All the lines below need retyping exactly, apart from the images.

▶ DATASET SECTION:
BEGIN
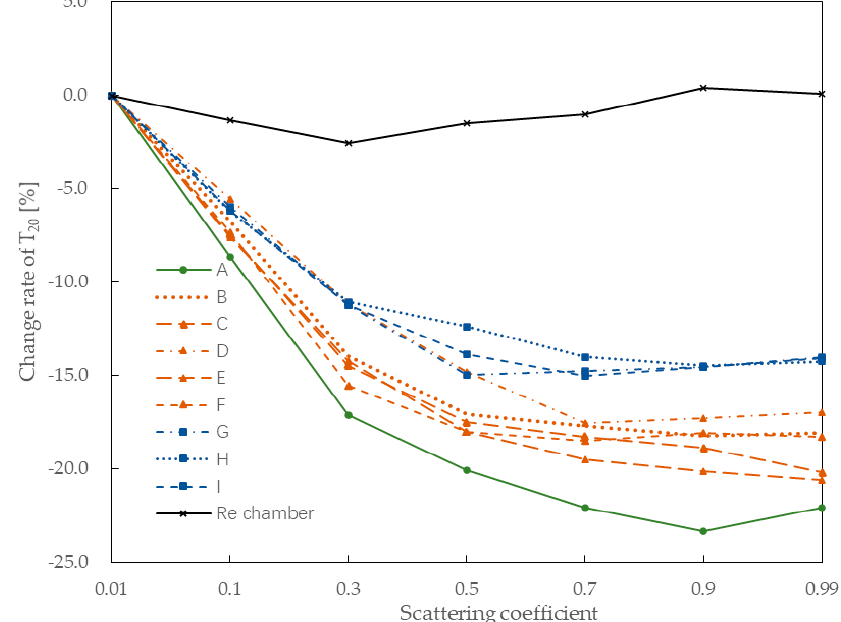
Figure 5. The impact of the scattering coefficient on the T 20 change rate under the same volume and different shapes Note: A—rectangular space, B—single sidewall tilted, C—both sidewall tilted, D—backwall tilted, E—both sidewalls and backwall are tilted at the same time, F—ceiling tilted, G—single sidewall tilted, H—both sidewalls and ceiling are tilted at the same time, I—all sidewalls and ceiling are tilted at the same time, Re Chamber— reverberation chamber.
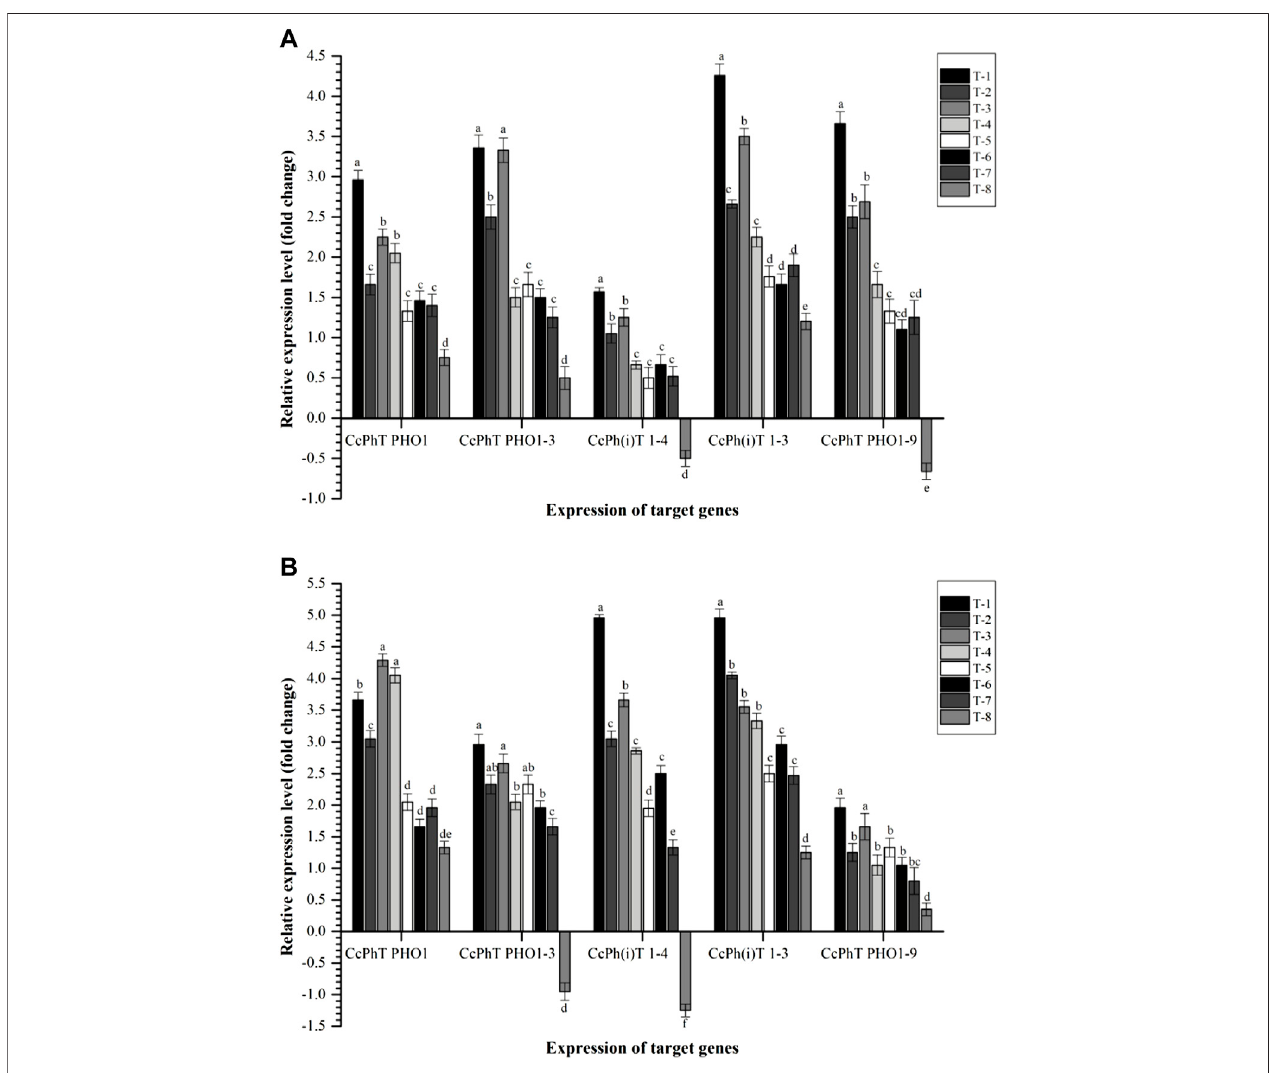
FIGURE 8 | Effects of seed inoculation of SOB on expression of phosphate transporters in the pigeonpea leaves at (A) 30 and (B) 60 days of sowing. Treatments were as follows: T1 — Stenotrophomonas maltophilia DRC-18-7A, T2 — S. maltophilia DRC-18-10, T3 — S. pavanii DRC-18-7B, T4 — S. pavanii DRC-18-11, T5 — R. pusense DRC-18-25, T6 — R. pusense DSC-18-5, T7 — R. pusense DJC-18-21, and T8 — Untreated control (No inoculation). Data are mean ( n = 5) and vertical bar representsthestandarddeviation.Datawithdifferentlettersshowsigni fi cantdifferenceincolumndatainrandomizedblockdesigntestat p < 0.05underDuncan ’ s multiple-range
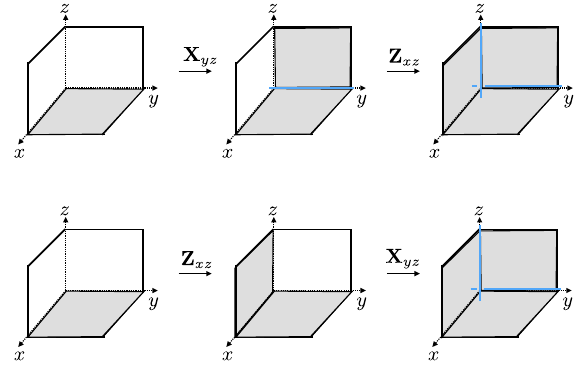
FIG. 15. Graphical illustration of the two orderings, Eqs. (44) and (45). They result in two states that differ by (cid:4) 1 in the nonanomalous model, but (cid:4) i in the anomalous projective semion model Y theory, as explained in the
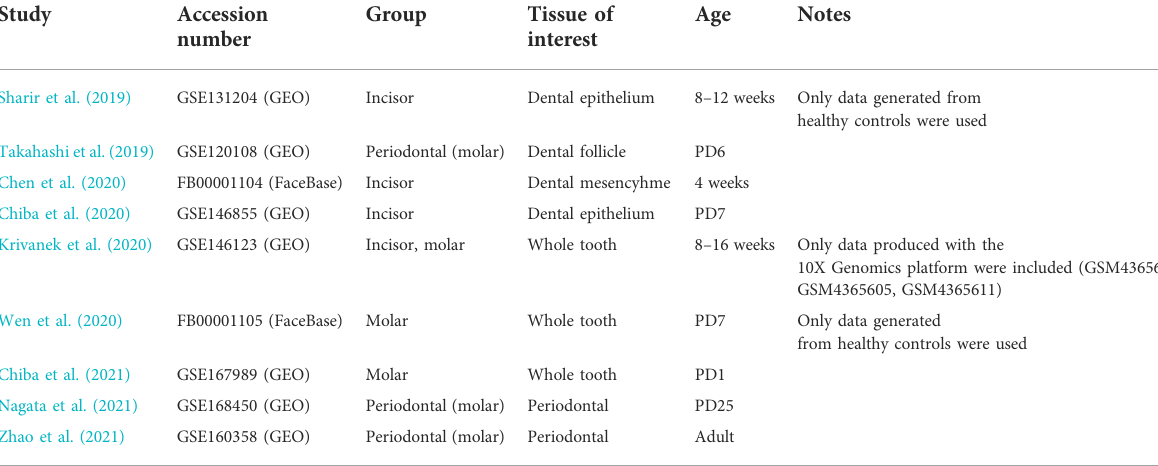
TABLE 1 Publicly available mouse scRNA-seq datasets re-analyzed and integrated toward the comprehensive mouse tooth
END
▶ ANSWER:
Figure 5. The impact of the scattering coefficient on the T 20 change rate under the same volume and different shapes Note: A—rectangular space, B—single sidewall tilted, C—both sidewall tilted, D—backwall tilted, E—both sidewalls and backwall are tilted at the same time, F—ceiling tilted, G—single sidewall tilted, H—both sidewalls and ceiling are tilted at the same time, I—all sidewalls and ceiling are tilted at the same time, Re Chamber— reverberation chamber.
FIGURE 8 | Effects of seed inoculation of SOB on expression of phosphate transporters in the pigeonpea leaves at (A) 30 and (B) 60 days of sowing. Treatments were as follows: T1 — Stenotrophomonas maltophilia DRC-18-7A, T2 — S. maltophilia DRC-18-10, T3 — S. pavanii DRC-18-7B, T4 — S. pavanii DRC-18-11, T5 — R. pusense DRC-18-25, T6 — R. pusense DSC-18-5, T7 — R. pusense DJC-18-21, and T8 — Untreated control (No inoculation). Data are mean ( n = 5) and vertical bar representsthestandarddeviation.Datawithdifferentlettersshowsigni fi cantdifferenceincolumndatainrandomizedblockdesigntestat p < 0.05underDuncan ’ s multiple-range
FIG. 15. Graphical illustration of the two orderings, Eqs. (44) and (45). They result in two states that differ by (cid:4) 1 in the nonanomalous model, but (cid:4) i in the anomalous projective semion model Y theory, as explained in the
TABLE 1 Publicly available mouse scRNA-seq datasets re-analyzed and integrated toward the comprehensive mouse tooth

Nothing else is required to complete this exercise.